Answers to the Questions You’re Too Afraid to Ask About the Headscarf

Tuesday, February 12, 2019 - 6:45pm

You might have seen some girls who wrap a piece of cloth around their heads. The cloth (called hijab or tudung or kerudung) covers some parts of their bodies – hair, ears and sometimes neck. One might wonder what else they keep beneath the cloth (spoiler alert: hair ties). During the colder months, the cloth might be mistaken as a winter headgear. During the warmer months, you might wonder if it ever gets too bothersome to put on extra layers when it is scorching outside. But that cloth is not just some article of headwear that Muslim girls put on their heads as a ritual of faith. A lot of thought goes into this element of a girl’s outfit. Below are five answers to your questions about the headscarf that you are likely afraid to ask:

 

  1. The headscarf is made to stay on the head using pins. Much like a marathon runner pinning on a race bib, the girl uses several pins to make sure her headscarf does not slide to the back or front of the head throughout the day. To prevent sliding, some girls opt for a bonnet-like cloth underneath the main headscarf which creates friction between her hair and the cloth.

  2. There are many ways to style the headscarf. Some girls wrap the cloth around their heads. Some tie the cloth. Some slip on the cloth like a snood. Special styles are reserved for special occasions.
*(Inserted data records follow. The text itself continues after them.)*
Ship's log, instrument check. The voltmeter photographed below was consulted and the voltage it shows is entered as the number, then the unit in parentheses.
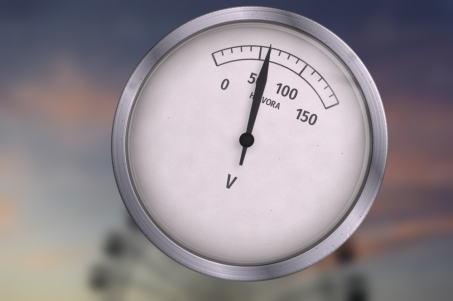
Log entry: 60 (V)
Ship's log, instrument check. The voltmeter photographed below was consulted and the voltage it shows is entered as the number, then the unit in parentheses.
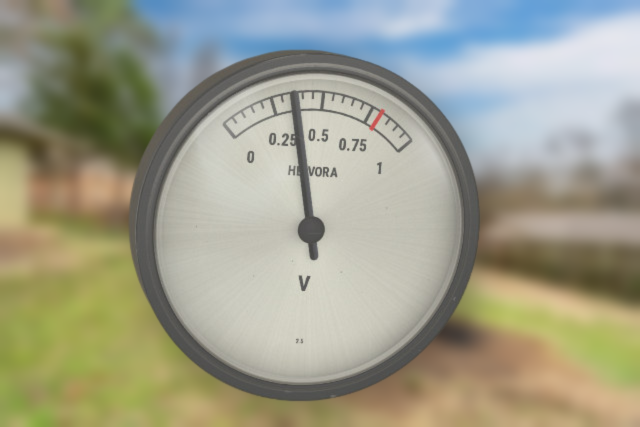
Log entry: 0.35 (V)
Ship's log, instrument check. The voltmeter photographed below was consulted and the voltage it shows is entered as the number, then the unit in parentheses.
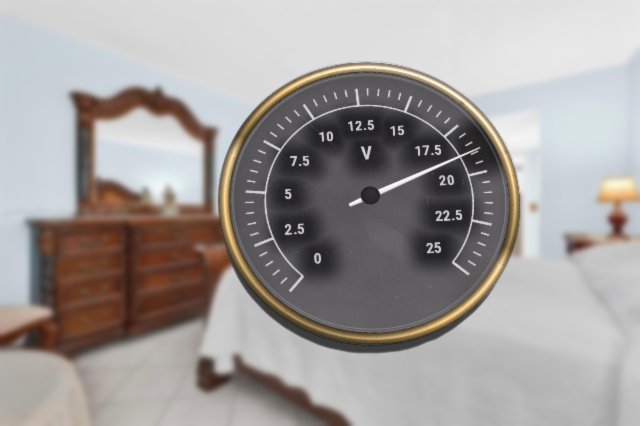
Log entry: 19 (V)
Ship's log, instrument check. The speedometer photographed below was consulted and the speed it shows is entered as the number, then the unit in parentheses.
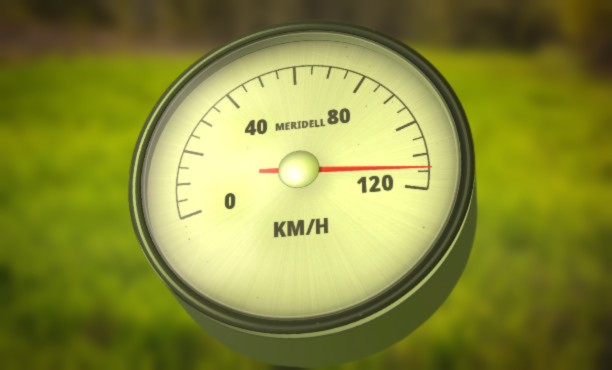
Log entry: 115 (km/h)
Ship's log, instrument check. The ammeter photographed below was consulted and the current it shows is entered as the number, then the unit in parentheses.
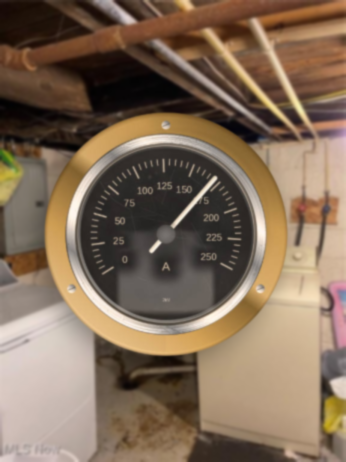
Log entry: 170 (A)
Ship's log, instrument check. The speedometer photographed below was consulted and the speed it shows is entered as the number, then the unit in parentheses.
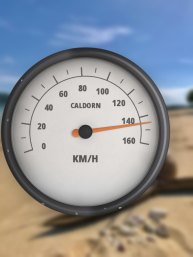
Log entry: 145 (km/h)
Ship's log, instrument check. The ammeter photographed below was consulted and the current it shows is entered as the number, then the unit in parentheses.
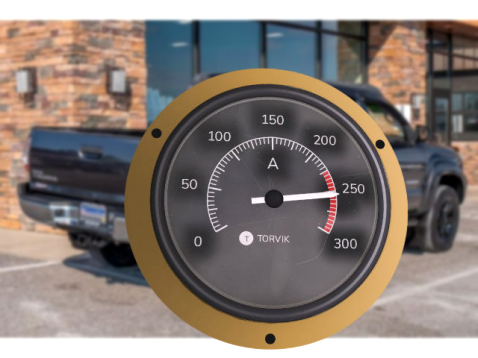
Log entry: 255 (A)
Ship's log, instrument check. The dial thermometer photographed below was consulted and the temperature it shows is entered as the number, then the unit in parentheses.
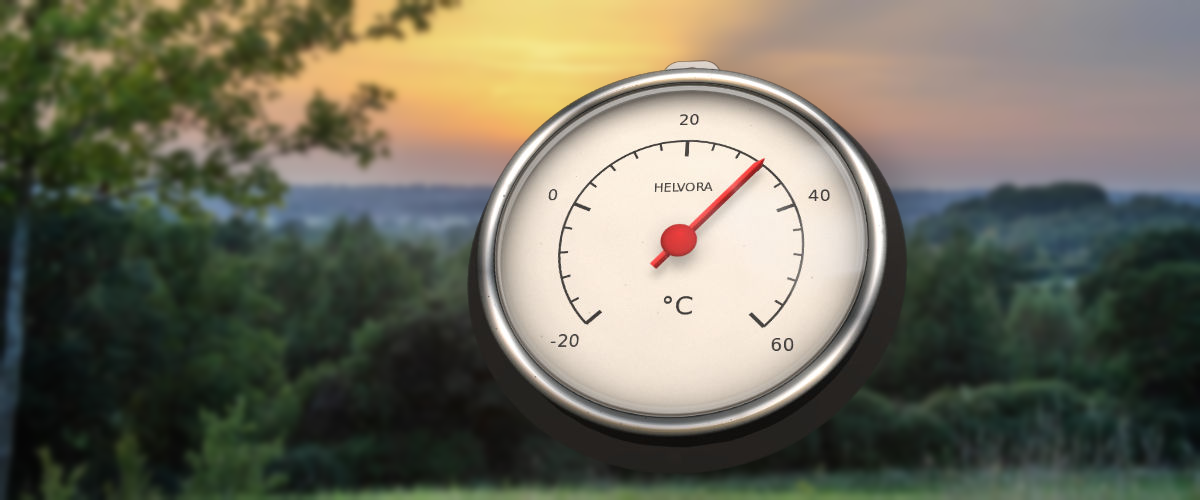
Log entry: 32 (°C)
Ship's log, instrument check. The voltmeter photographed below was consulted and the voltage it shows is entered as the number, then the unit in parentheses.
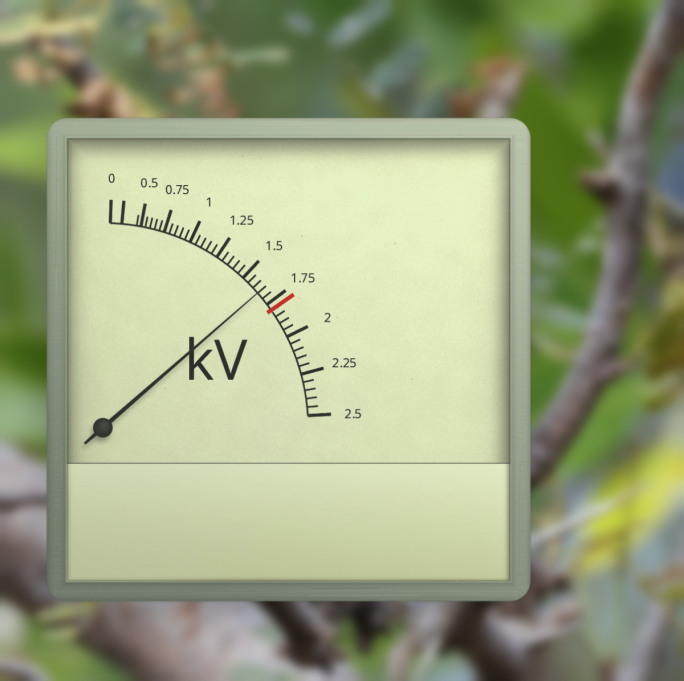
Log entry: 1.65 (kV)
Each girl has her own signature style that frames her face the best or is the easiest to put on for late mornings.

  3. There is such a thing as a “bad headscarf day.” Prevent from genuinely giving constructive fashion criticism to the girl when you notice her headscarf is “unusually distorted.” She probably has spent 20 minutes (15 minutes longer than she’s hoped for) trying to fix the uneven bumps of the cloth.

  4. The headscarf can be made of many different materials – cotton, jersey, silk, chiffon. Each girl has her own material preference for its pros and cons. Cotton scarves use less pins to create volume but do not look flowy. Chiffon scarves are flowy and elegant but lay flat on the head. Certain occasions warrant a different material than normal days in order to distinguish a look from an everyday one. For the comfiest headwear during long haul flights, just use a hoodie – no pins needed.

  5. Contrary to popular assumption, there is no weapon under the scarf. Girls braid or tie their hair into a ponytail or a hair bun to keep the hair from sticking out through the scarf. Some put on hair ‘scrunchies’ to create a more voluminous look. Perhaps the most ridiculous thing a girl can ‘hide’ under her scarf is half of a pair of socks.

 

Hopefully these answers give you enough insights to understand that donning a headscarf is not solely the question of to do or to not do, but also a matter of what material, what color, what style and which pins. The headscarf comes with its own wonders, quirks and oddities just like any other type of clothing.